Give the entries from their start through the line containing "Glasgow's Green Scene: A Look at Weed Intake", inclusive, as a numbered list with one line per item. Leave out blank lines and the pictures.

◇ ◇ ◇

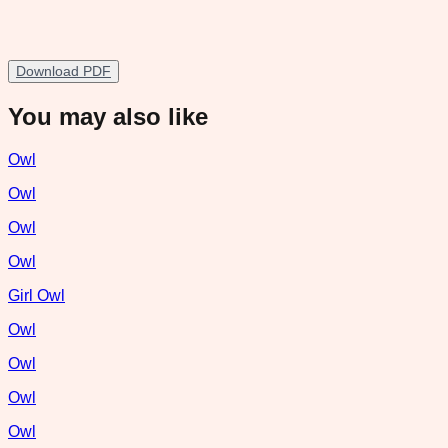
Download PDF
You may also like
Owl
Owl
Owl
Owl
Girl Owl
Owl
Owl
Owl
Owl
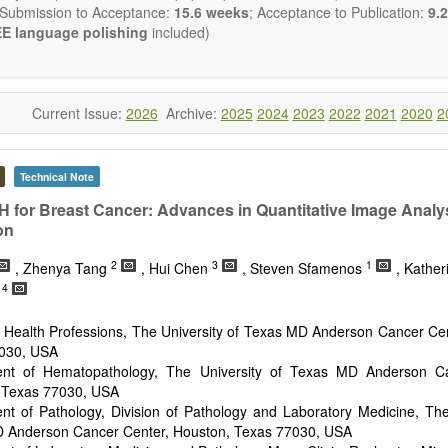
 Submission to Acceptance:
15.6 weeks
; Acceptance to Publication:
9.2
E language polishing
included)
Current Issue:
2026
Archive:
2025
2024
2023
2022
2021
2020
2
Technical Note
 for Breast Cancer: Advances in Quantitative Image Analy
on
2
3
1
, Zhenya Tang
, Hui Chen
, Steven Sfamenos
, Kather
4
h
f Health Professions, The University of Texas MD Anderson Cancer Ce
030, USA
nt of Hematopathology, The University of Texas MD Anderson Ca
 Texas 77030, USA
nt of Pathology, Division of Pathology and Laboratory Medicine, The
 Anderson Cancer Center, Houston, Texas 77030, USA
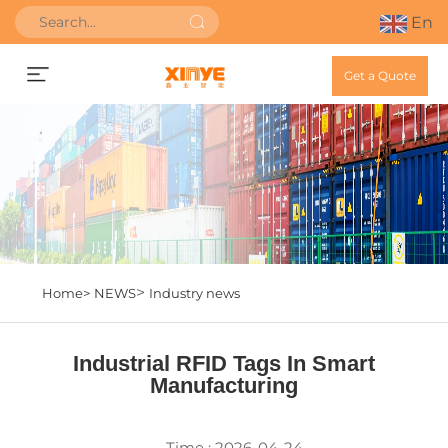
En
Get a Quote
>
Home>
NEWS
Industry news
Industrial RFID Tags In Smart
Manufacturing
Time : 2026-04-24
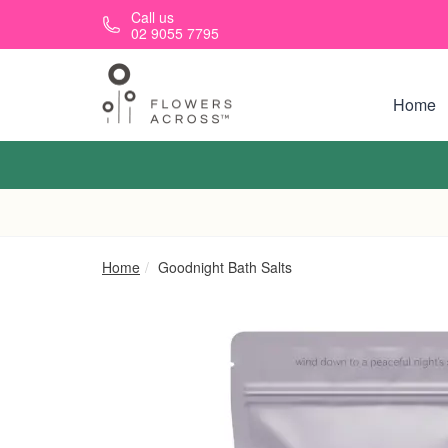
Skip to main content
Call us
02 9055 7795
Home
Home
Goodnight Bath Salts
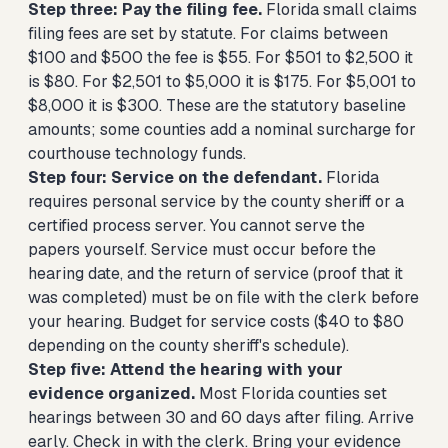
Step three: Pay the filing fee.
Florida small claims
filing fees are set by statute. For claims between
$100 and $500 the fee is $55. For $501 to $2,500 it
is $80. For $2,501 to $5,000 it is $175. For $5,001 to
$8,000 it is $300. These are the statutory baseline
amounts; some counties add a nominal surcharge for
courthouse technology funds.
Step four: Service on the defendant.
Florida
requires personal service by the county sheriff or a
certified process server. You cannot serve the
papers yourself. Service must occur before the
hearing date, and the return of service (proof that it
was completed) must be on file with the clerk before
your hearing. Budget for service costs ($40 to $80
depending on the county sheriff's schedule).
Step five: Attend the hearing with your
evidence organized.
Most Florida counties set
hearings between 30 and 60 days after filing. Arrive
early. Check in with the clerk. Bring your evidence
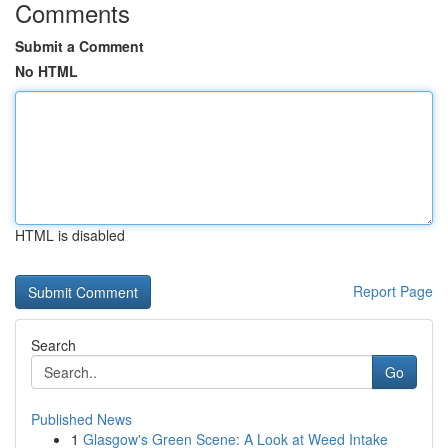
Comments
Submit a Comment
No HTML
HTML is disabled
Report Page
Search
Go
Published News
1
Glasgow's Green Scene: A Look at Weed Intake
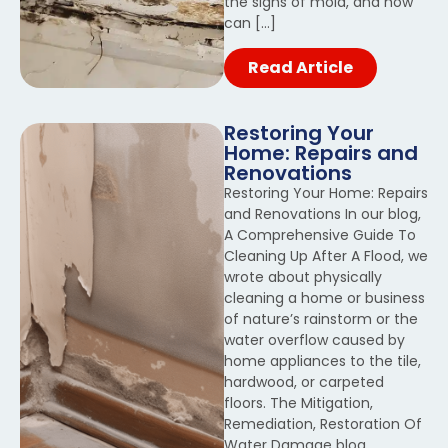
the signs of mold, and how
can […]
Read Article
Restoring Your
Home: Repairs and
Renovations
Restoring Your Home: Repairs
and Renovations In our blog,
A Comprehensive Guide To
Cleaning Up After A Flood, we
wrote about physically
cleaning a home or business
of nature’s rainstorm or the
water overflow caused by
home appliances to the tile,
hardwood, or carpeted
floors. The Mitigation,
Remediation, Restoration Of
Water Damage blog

◇ ◇ ◇

• REPLY
1. Download PDF
2. You may also like
3. Owl
4. Owl
5. Owl
6. Owl
7. Girl Owl
8. Owl
9. Owl
10. Owl
11. Owl
12.  Submission to Acceptance:
13. 15.6 weeks
14. ; Acceptance to Publication:
15. 9.2
16. E language polishing
17. included)
18. Current Issue:
19. 2026
20. Archive:
21. 2025
22. 2024
23. 2023
24. 2022
25. 2021
26. 2020
27. 2
28. Technical Note
29.  for Breast Cancer: Advances in Quantitative Image Analy
30. on
31. 2
32. 3
33. 1
34. , Zhenya Tang
35. , Hui Chen
36. , Steven Sfamenos
37. , Kather
38. 4
39. h
40. f Health Professions, The University of Texas MD Anderson Cancer Ce
41. 030, USA
42. nt of Hematopathology, The University of Texas MD Anderson Ca
43.  Texas 77030, USA
44. nt of Pathology, Division of Pathology and Laboratory Medicine, The
45.  Anderson Cancer Center, Houston, Texas 77030, USA
46. En
47. Get a Quote
48. >
49. Home>
50. NEWS
51. Industry news
52. Industrial RFID Tags In Smart
53. Manufacturing
54. Time : 2026-04-24
55. Skip to main content
56. Call us
57. 02 9055 7795
58. Home
59. Home
60. Goodnight Bath Salts
61. Step three: Pay the filing fee.
62. Florida small claims
63. filing fees are set by statute. For claims between
64. $100 and $500 the fee is $55. For $501 to $2,500 it
65. is $80. For $2,501 to $5,000 it is $175. For $5,001 to
66. $8,000 it is $300. These are the statutory baseline
67. amounts; some counties add a nominal surcharge for
68. courthouse technology funds.
69. Step four: Service on the defendant.
70. Florida
71. requires personal service by the county sheriff or a
72. certified process server. You cannot serve the
73. papers yourself. Service must occur before the
74. hearing date, and the return of service (proof that it
75. was completed) must be on file with the clerk before
76. your hearing. Budget for service costs ($40 to $80
77. depending on the county sheriff's schedule).
78. Step five: Attend the hearing with your
79. evidence organized.
80. Most Florida counties set
81. hearings between 30 and 60 days after filing. Arrive
82. early. Check in with the clerk. Bring your evidence
83. Comments
84. Submit a Comment
85. No HTML
86. HTML is disabled
87. Report Page
88. Search
89. Go
90. Published News
91. 1
92. Glasgow's Green Scene: A Look at Weed Intake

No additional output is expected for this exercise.